---------- TEXTO ORIGINAL
Cristiana Chamorro, con una maestría en Harvard, culpable de hallarse a la cabeza de las encuestas entre los candidatos presidenciales. Su hermano Pedro Joaquín, con quien yo solía caminar en las tardes, él siempre pegado a sus audífonos escuchando debates y noticias que me comentaba en altos de la marcha, culpable de haber dejado saber sus intenciones de presentarse como candidato una vez presa su hermana. Y el primo de ambos, Juan Sebastián Chamorro, otro aspirante a presidente, economista de la universidad de Georgetown; pescador, buceador, la última vez que me visitó me llevó su libro aún inédito, una investigación acerca de un galeón español hundido en el mar Caribe nicaragüense.
Dora María Téllez, máster en historia, una de los jefes del comando que tomó el Palacio Nacional en Managua en 1978, jefa de las tropas guerrilleras que liberaron León en 1979, capturada en un operativo de decenas de policías, bloqueo de calles y sobrevuelo de drones; y Hugo Torres, capturado también con gran aparato militar, parte del comando que realizó en diciembre de 1974 una acción guerrillera para sacar de la cárcel a prisioneros sandinistas, entre ellos el propio Ortega.
A Luis Rivas, otro de los rehenes, presidente ejecutivo del banco más importante del país, lo conocí cuando estudiaba un doctorado en finanzas en la Universidad de Cornell y yo llegué a dar charlas sobre literatura; a Arturo Cruz, doctor en historia en Oxford, preso también por candidato presidencial, le escribí el prólogo de su libro La república conservadora.
--------------------
---------- DATOS REGISTRADOS
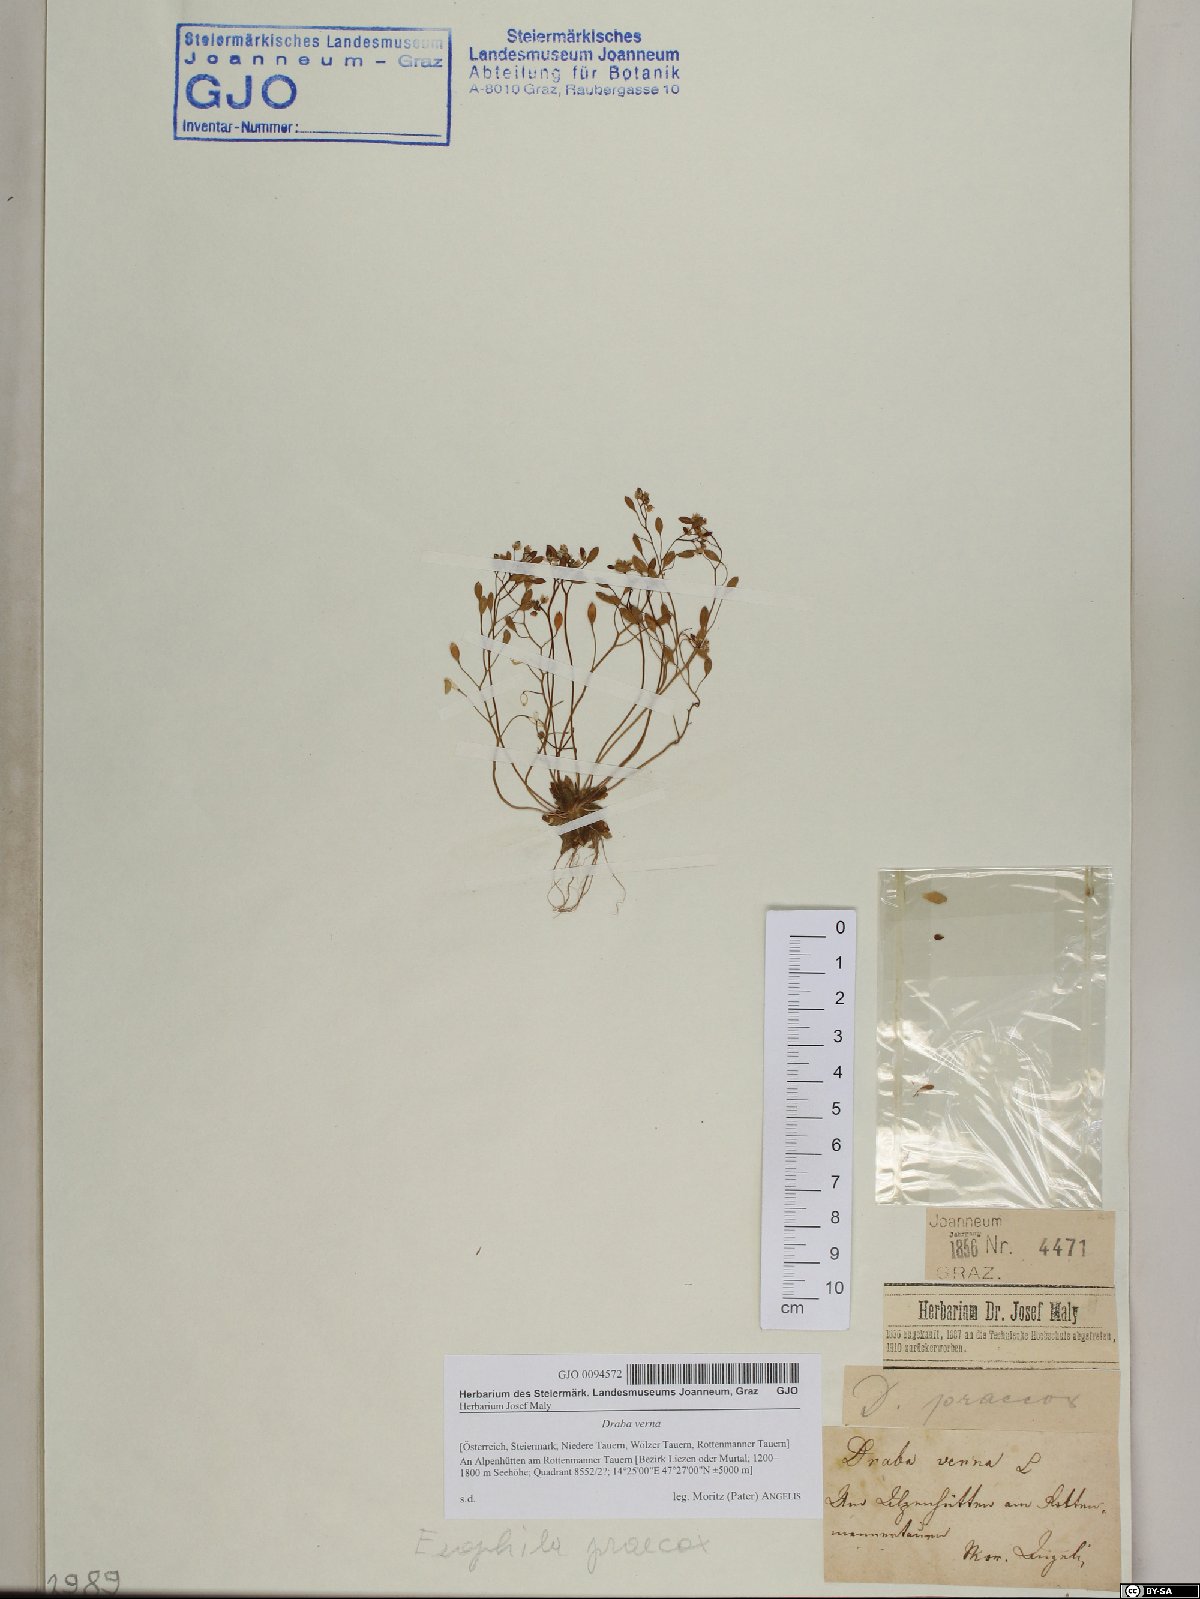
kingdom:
--------------------
◆ INSTRUCCIONES ◆
a - Responde estas preguntas sobre el texto acerca de los detenidos en Nicaragua:
(i) ¿En qué universidad estudió economía Juan Sebastián Chamorro?
(ii) ¿Qué ciudad liberaron en 1979 las tropas guerrilleras que encabezaba Dora María Téllez?
(iii) ¿En qué universidad estudiaba Luis Rivas el doctorado en finanzas?
b - Transcribe del texto sobre los detenidos en Nicaragua el tramo que va desde "Dora María Téllez, máster" hasta "La república conservadora.", ambos incluidos.
c - Prolonga el texto sobre los detenidos en Nicaragua a partir de su última oración.
El listado procede de otra fuente.

◆ RESULTADOS ◆
a -
(i) En la universidad de Georgetown.
(ii) León.
(iii) En la Universidad de Cornell.

b -
Dora María Téllez, máster en historia, una de los jefes del comando que tomó el Palacio Nacional en Managua en 1978, jefa de las tropas guerrilleras que liberaron León en 1979, capturada en un operativo de decenas de policías, bloqueo de calles y sobrevuelo de drones; y Hugo Torres, capturado también con gran aparato militar, parte del comando que realizó en diciembre de 1974 una acción guerrillera para sacar de la cárcel a prisioneros sandinistas, entre ellos el propio Ortega.
A Luis Rivas, otro de los rehenes, presidente ejecutivo del banco más importante del país, lo conocí cuando estudiaba un doctorado en finanzas en la Universidad de Cornell y yo llegué a dar charlas sobre literatura; a Arturo Cruz, doctor en historia en Oxford, preso también por candidato presidencial, le escribí el prólogo de su libro La república conservadora.

c -
Violeta Granera, justa y equilibrada, y a quien el asesinato de su padre en 1979, mi profesor de derecho penal en la universidad, nunca apartó de su voluntad de unir a todos los que se opusieran a la dictadura de Ortega, antisandinistas y antiguos sandinistas; o José Pallais, jurista de opiniones siempre ponderadas, y cuyo padre fue mi profesor de Derecho Civil. Y Miguel Mendoza, un talentoso cronista deportivo que, además, escribía en las redes ingeniosas piezas humorísticas sobre la pareja presidencial, y fueron su humor y su ingenio los que lo llevaron a la cárcel.
Historias, rostros. El fulgor abstracto e inasible del país que dejé a la fuerza se vuelve oscuro y hay que iluminarlo. Exiliar, extrañar. Del exilio me llama la atención, como ninguna otra, esa acepción de extrañamiento. Cerrarte las puertas es querer convertirte en un extraño. Pero también, y al revés, el exiliado es alguien que nunca deja de extrañar lo suyo ni a los suyos. Esos prisioneros, por ejemplo. Darles un nombre, devolverles sus rostros, recordar sus vidas. No olvidar por qué están presos. Hasta que el doble cerrojo se abra y entonces podamos contar una historia distinta.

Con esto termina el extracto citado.